Second, the breathtaking hypocrisy of the Kremlin is on full and jarring display. Putin and his docile Duma (parliament) dominate a system that persecutes even tangential questioning of the war in Ukraine. It arrests pensioners for appearing on the streets holding a blank sheet of paper, not to speak of incarcerating those who have voiced full-throated opposition to their president’s egomaniacal quest for stale glory. Yet the man who led an armed mutiny against the state, an act decried as ‘treachery’ and ‘a stab in the back to our country and our people’ by Putin in his public address (in which he displayed barely suppressed and uncharacteristic fury at Prigozhin’s personal betrayal) essentially is let off. His armed subordinates are promised clemency and protection so long as they submit to the authority of the Ministry of Defence. This Orwellian double-speak should still the voices of those congenital naysayers and credulous and cretinous Putin boosters—including in Australia—who would discern the ‘black hand’ of the West as the root cause of all Russia’s travails. But I fear it won’t.
Third, Putin has been personally humiliated. For him, this is the bitterest pill. It bodes ill for Prigozhin. Some might wonder if the whole affair were not confected—a ploy of the two ‘Ps’ to expose possible disloyalty in the elite at the height of an existentially important conflict, not just with Ukraine, but, as Putin would contend, ‘the West’. I have learned over 40 years studying Russia and its politics, people and culture that even the improbable is possible in Russia. So, I asked a well-connected, experienced and authoritative friend in Moscow for his view. He dismissed that thesis out of hand. His trenchant reply was: ‘No, it was panic. To shoot or not to shoot?’
Fourth, Putin’s future will not be settled in days or weeks. He presides over an ecosystem in which mistrust and deceit prevail and self-interest rules. The failure of key political figures in the Duma, or elite entities like Rosgvardiya—the praetorian body of some 400,000 well-armed troops personally subordinate to Putin (incidentally, like the intelligence services and key organs of state authority)—to take an official public position reminds me of an old Russian saying: ‘To be close to the tsar is to be close to death.’ Trying to second-guess the boss is fraught with personal risk. The first person to ‘jump the bags’ might find no-man’s land a very barren place. The coming days and weeks will reveal whether Putin will use this scare to conduct a purge of the elites.
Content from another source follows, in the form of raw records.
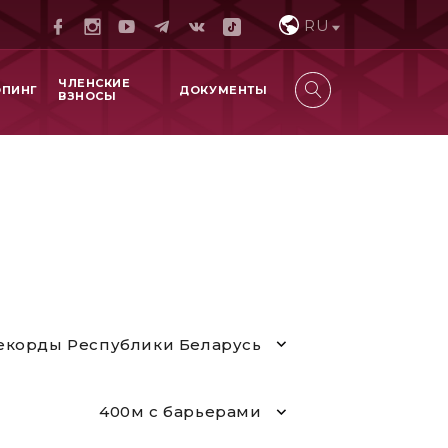
RU
ЧЛЕНСКИЕ
ОПИНГ
ДОКУМЕНТЫ
ВЗНОСЫ
екорды Республики Беларусь
400м с барьерами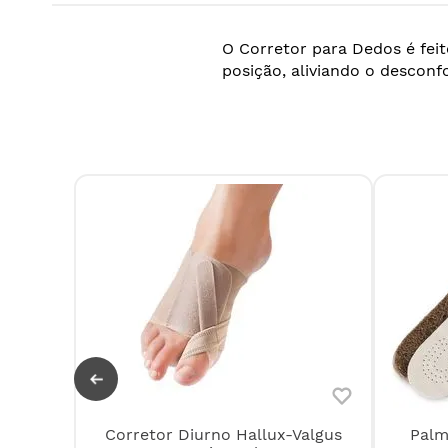
O Corretor para Dedos é feit
posição, aliviando o desconf
Corretor Diurno Hallux-Valgus
Palm
Pedag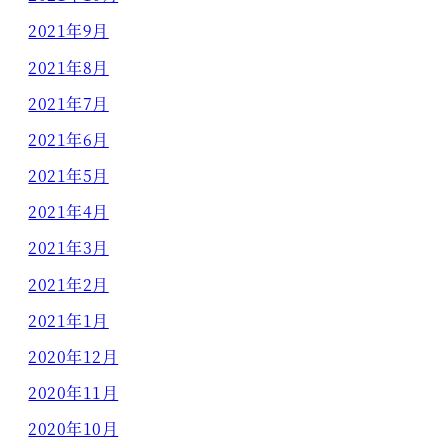
2021年9月
2021年8月
2021年7月
2021年6月
2021年5月
2021年4月
2021年3月
2021年2月
2021年1月
2020年12月
2020年11月
2020年10月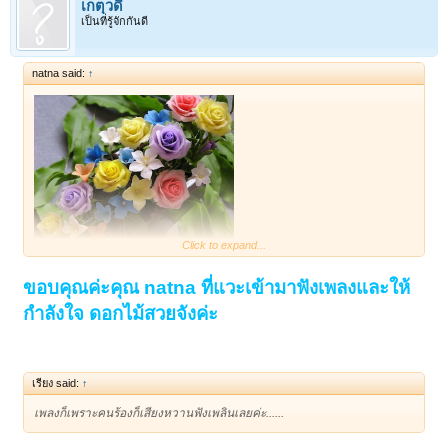
เกตุวดี
เป็นที่รู้จักกันดี
natna said:
↑
Click to expand...
เพลงเพราะค่ะ
ขอบคุณค่ะคุณ natna ที่แวะเข้ามาฟังเพลงและให้
กำลังใจ ดอกไม้สวยจังค่ะ
เรียง said:
↑
เพลงก็เพราะคนร้องก็เสียงหวานฟังเพลินเลยค่ะ......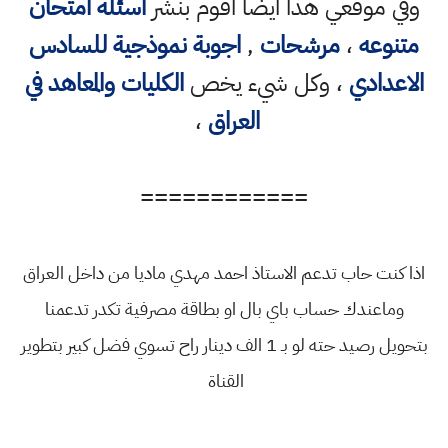
وفي موقعي هذا ايضا اقوم بنشر
اسئلة امتحان
متنوعه
،
مرشحات
,
اجوبة نموذجية للسادس
الاعدادي
، وكل شيء يخص
الكليات والمعاهد في
العراق
،
============
اذا كنت حاب تدعم الاستاذ احمد مهدي ماديا من داخل العراق
وماعندك حساب باي بال او بطاقة مصرفية تكدر تدعمنا
بتحويل رصيد حته لو بـ 1 الف دينار راح تسوي فضل كبير بتطوير
القناة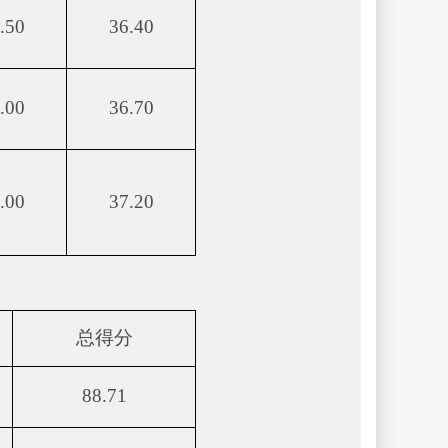
.50
36.40
.00
36.70
.00
37.20
总得分
88.71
Seventy years ago, Stalin would have simply shot 10,000 people, confident that everyone else would draw the appropriate conclusion. What we have so far is an interim solution that is likely to prove as secure as an old band-aid. Putin’s public fulminations and his vow that the mutineers would be severely punished notwithstanding, Prigozhin allegedly has been allowed to relocate to neighbouring Belarus (notably, part of the ‘Union State of Russia and Belarus’), and his warriors have been promised protection and amnesty if they had not participated in the mutiny and dutifully regularise their status with the Ministry of Defence. At this point, it’s hard not to recall the assurances Russia gave Ukraine in the 1994 Budapest Memorandum ‘to respect the independence and sovereignty and the existing borders of Ukraine’. And, given Putin’s reach and Prigozhin’s background, wouldn’t the Central African Republic be a safer bet?
Putin does not forget and, more importantly, does not forgive, betrayal. We saw that in the cases of the KGB defector, Alexander Litvinenko, and Sergei Skripal from the GRU, both of whom were the targets of Kremlin-sanctioned poisoning during Putin’s rule. When betrayal is compounded by humiliation, the result is toxic. If Prigozhin drinks tea, he may well want to change his beverage of choice.